於本論文中，製作了一套以數位訊號處理器(Digital Signal Processor, DSP)為基礎之球與板系統。整體系統架構包含了機械結構、馬達致動器、感測器、控制器部份，以及配合自行設計之週邊介面電路與軟體結合而完成。球與板系統是一個高度非線性系統，由於系統存在離心力項，所以相對階數(relative degree)沒有被適當的定義。然而此項提供強烈的正回授量，易使系統產生跳動而呈現不穩定狀態，造成系統控制上的困難。在本論文中，將介紹如何建立系統之數學模型與架設機械結構，並使用倒階(backstepping)控制方法設計控制器，其為利用遞迴程序重複選用Lyapunov function來判定穩定性的一種回授控制方法，能在限制的條件下解決穩定性(stabilization)、追蹤(tracking)以及強健性(robustness)的問題。其所設計出的倒階控制器，可減少離心力項對系統的影響，並可使系統達到全域漸進穩定(global asymptotic stability) 。
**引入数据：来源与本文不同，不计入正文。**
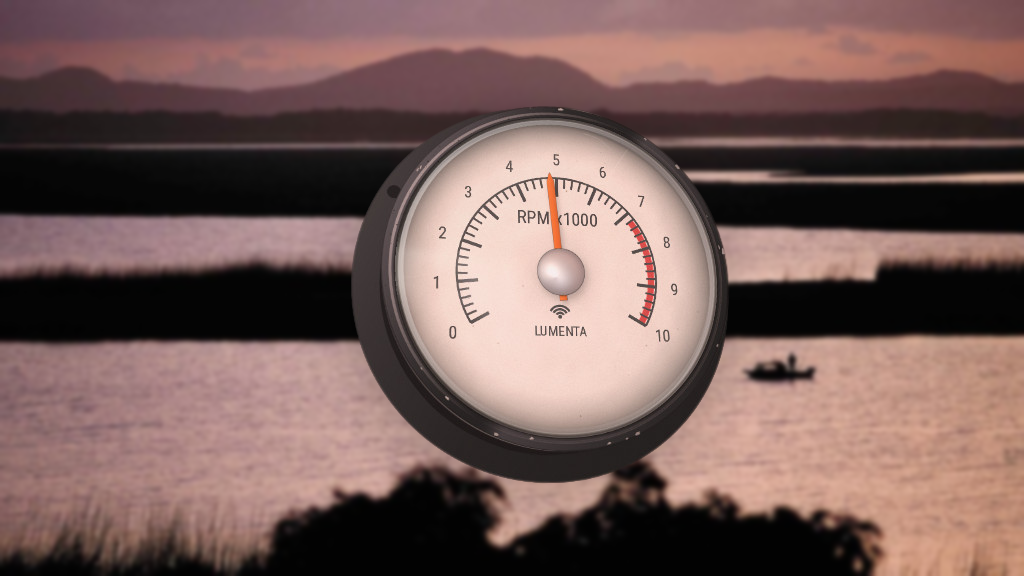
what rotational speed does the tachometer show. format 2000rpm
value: 4800rpm
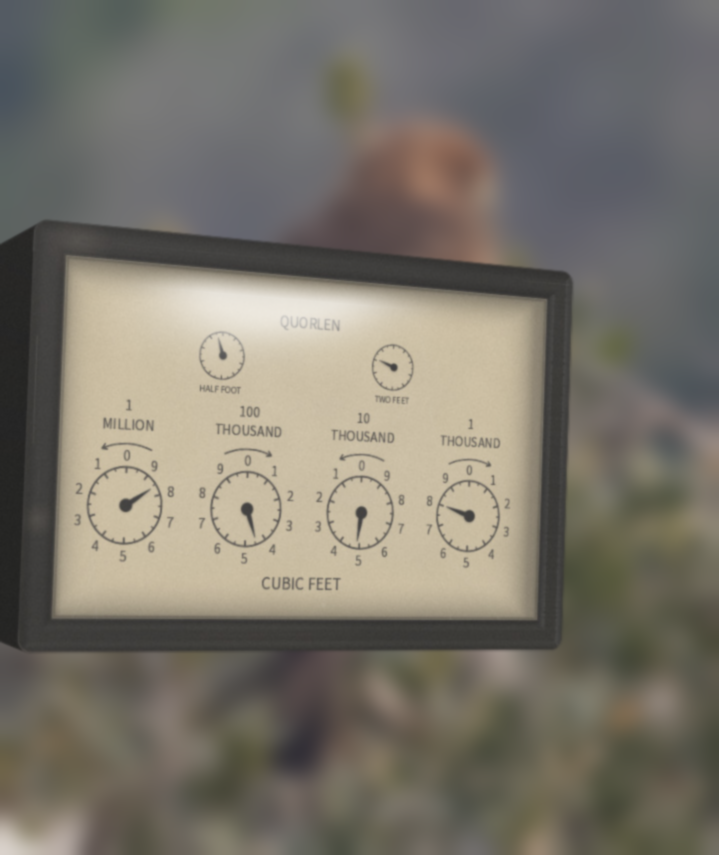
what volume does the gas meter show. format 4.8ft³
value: 844800ft³
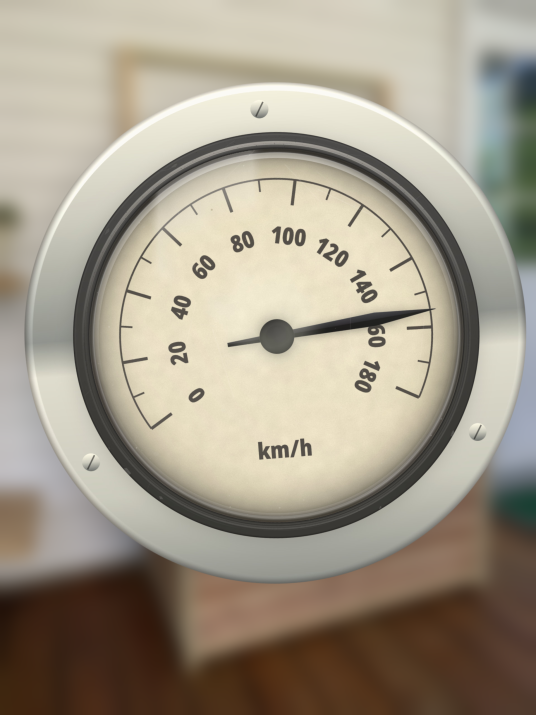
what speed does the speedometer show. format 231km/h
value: 155km/h
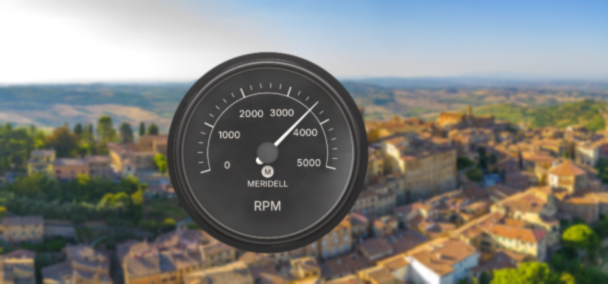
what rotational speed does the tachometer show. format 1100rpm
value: 3600rpm
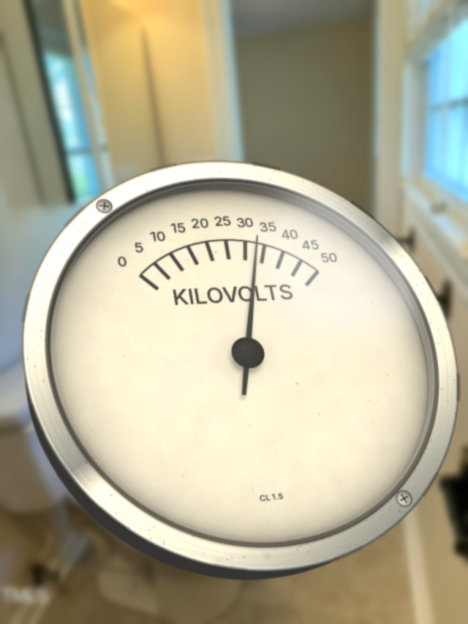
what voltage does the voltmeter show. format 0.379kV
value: 32.5kV
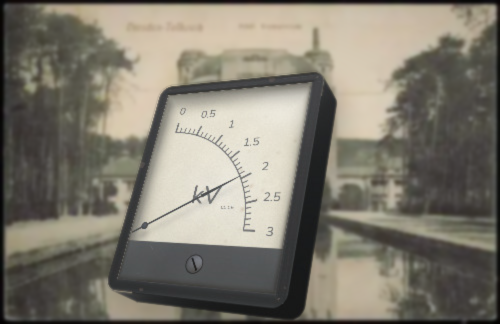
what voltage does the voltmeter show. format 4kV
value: 2kV
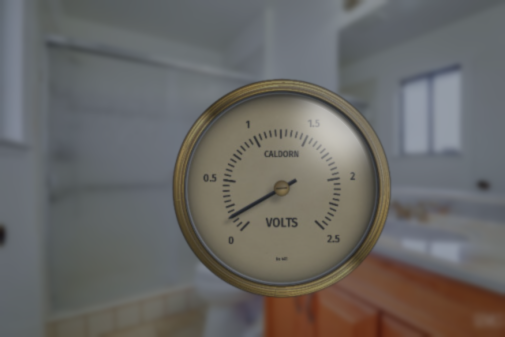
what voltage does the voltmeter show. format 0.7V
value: 0.15V
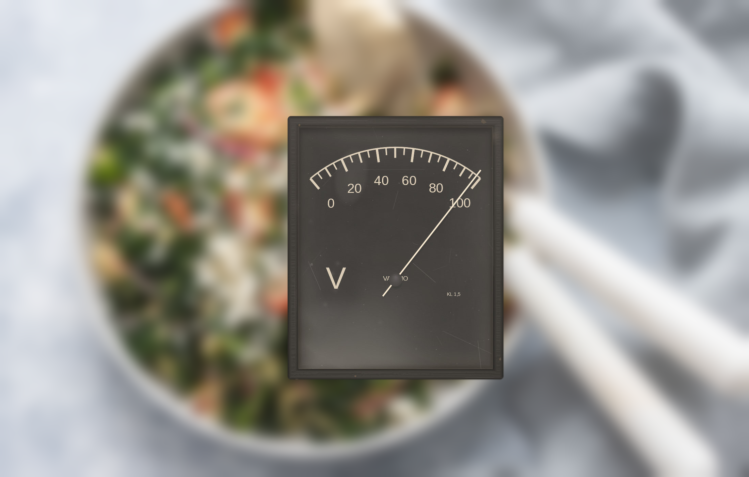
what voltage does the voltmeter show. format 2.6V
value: 97.5V
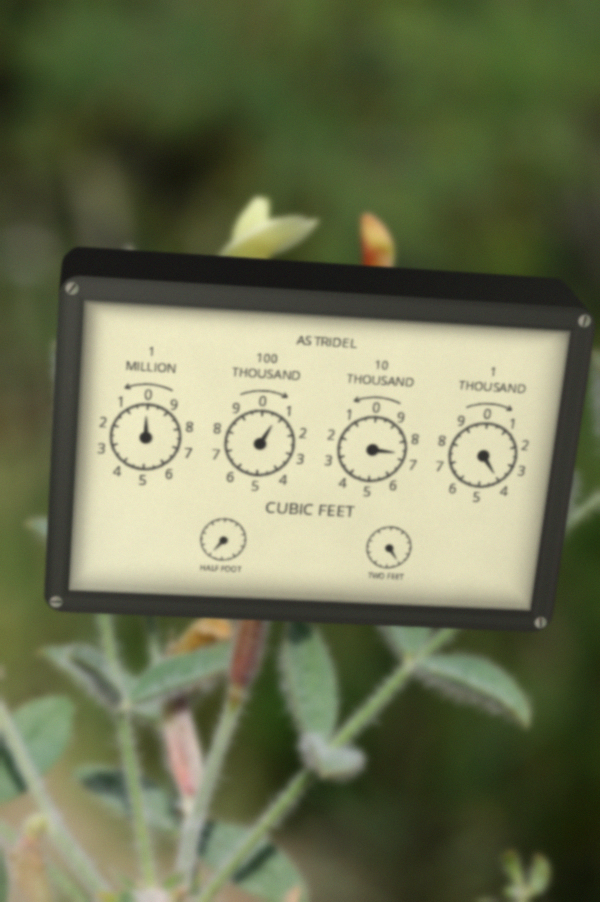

In this thesis, a digital signal processor based (DSP-based) ball and plate control system is built. This system consists of a mechanism, two motor actuators, a touch panel sensor , a DSP-based control card and the relevant peripheral interface circuits. The ball and plate system is a highly nonlinear system. Due to existence of the centrifugal force, the system relative degree id not well defined. Moreover , the centrifugal force provides a strong positive feedback and easily leads to the peaking phenomenon . In this thesis , it is shown how to build a ball and plate system . Then the mathematical model of this system is derived. The backstepping control design approach is used to design the controller for the ball and plate system . It is a recursive procedure that interlaces the choice of a Lyapunov function to discriminate stability with design of feedback control , and backstepping control often solves stabilization , tracking and robust control , problems under restrictive conditions . In this thesis , the backstepping controller can reduce the effect of centrifugal force on the system , and make the system reach globally asymptotic stability .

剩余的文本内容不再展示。